In heaven, the intractable issues will be resolved and the rough places become plain. But don't wait. Make them happen here. Resurrection means that Trump supporters and Trump detractors will figure out how to get along ... North and South Korea figure out how to be one ... Israel and the Palestinians will discover room for everyone ... we will learn to preserve the Earth and make money at the same time ... people of one religion will be taught to respect the people of other religions. Living into the ultimate solutions is resurrection living. You can't travel in both directions. You have to make your mind up, annihilation or resurrection.
At the most recent State of the Union Address, these words were spoken: "Perhaps someday in the future, there will be a magical moment when the countries of the world will get together to eliminate nuclear weapons." Today, I want to go on record and say that I believe in magic. That is part of what I mean when I recite the Creed and say, I believe in the Resurrection of the dead." Living, suffering, dying and rising from the dead to create a new order of life ... here ... is far more appealing to me than driving, full throttle, toward the nuclear annihilation hoping for resurrection ... there.
In heaven, the intractable issues will be resolved and the rough places become plain. But don't wait. Make them happen here.

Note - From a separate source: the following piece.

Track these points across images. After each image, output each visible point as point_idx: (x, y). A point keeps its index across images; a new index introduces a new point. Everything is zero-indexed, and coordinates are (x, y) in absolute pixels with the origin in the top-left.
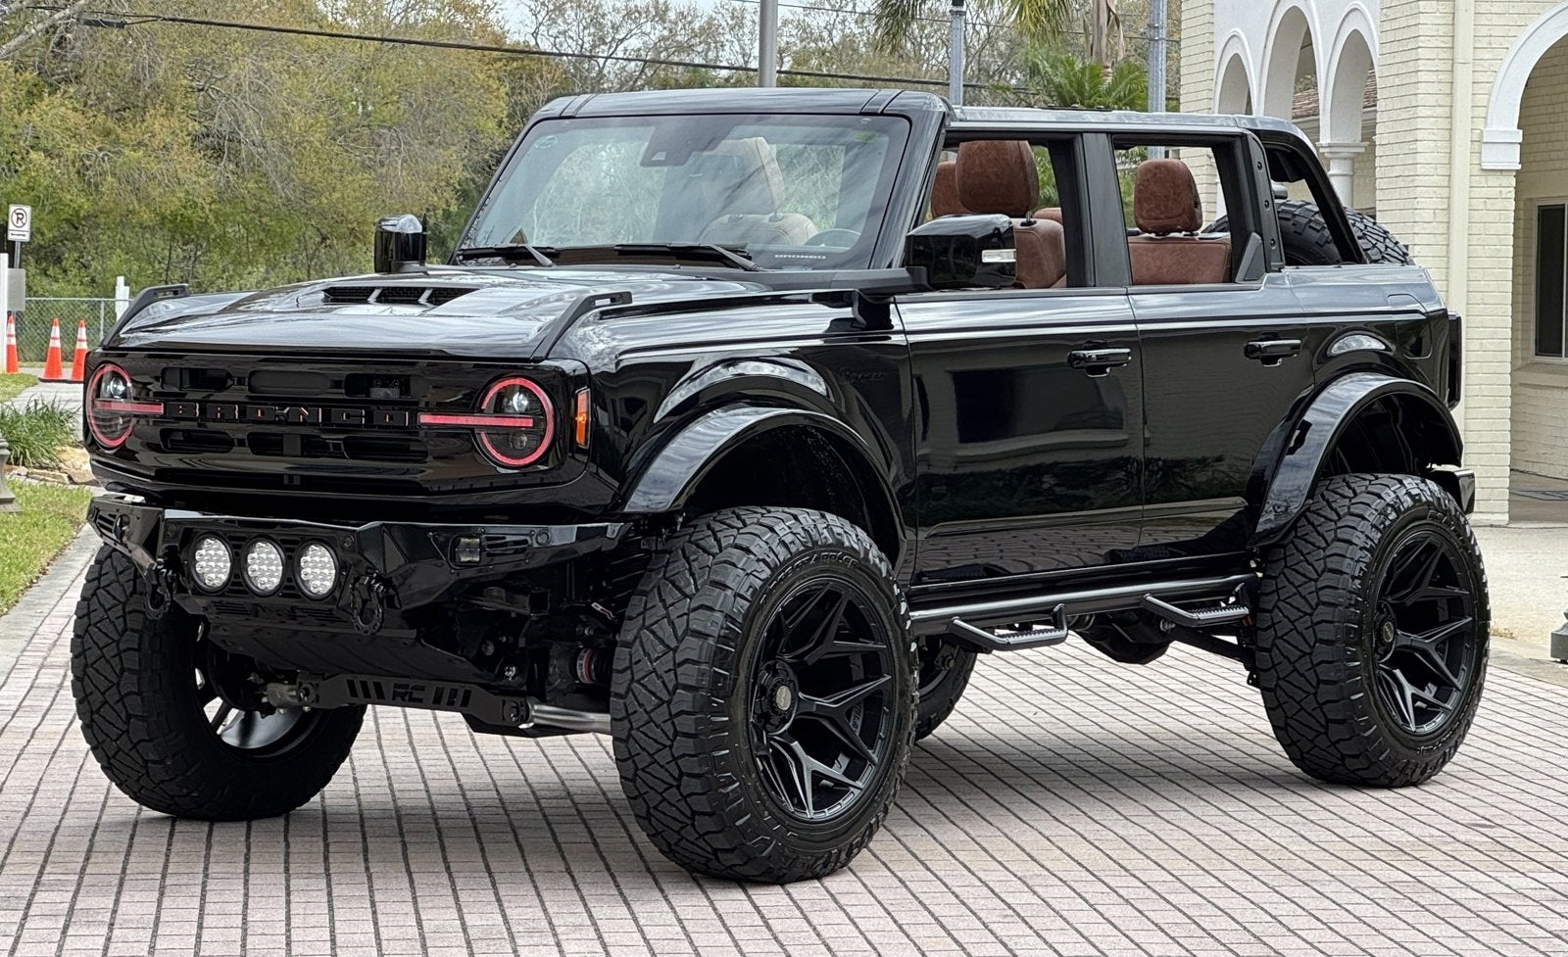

Resurrection takes the long view and acknowledges that Earth is the Lord's. Annihilation takes the short view and accepts that the politicians of the moment and the industrial/military complex of the moment, have the right to destroy the Earth. In our lesson this morning, Jesus says, "Get behind me, Satan! For you are setting your mind, NOT on divine things but on human things."
At the Biblical beginning of life, there was the choice of the apple or paradise. In the midst of life, there was the Biblical choice of the Empire or the cross. At the end of life, we have the same old choices, but now they are in context of annihilation or resurrection.
And choices have consequences. Finally, at the end of time, the Author of life will return to this created and well-loved Earth and demand accountability of us for what we did to enhance or destroy it. On that Day of Judgement, our precious bombs won't amount to a hill of beans. "What does it profit (you in the end) if you gain the whole world and forfeit your life?" Amen.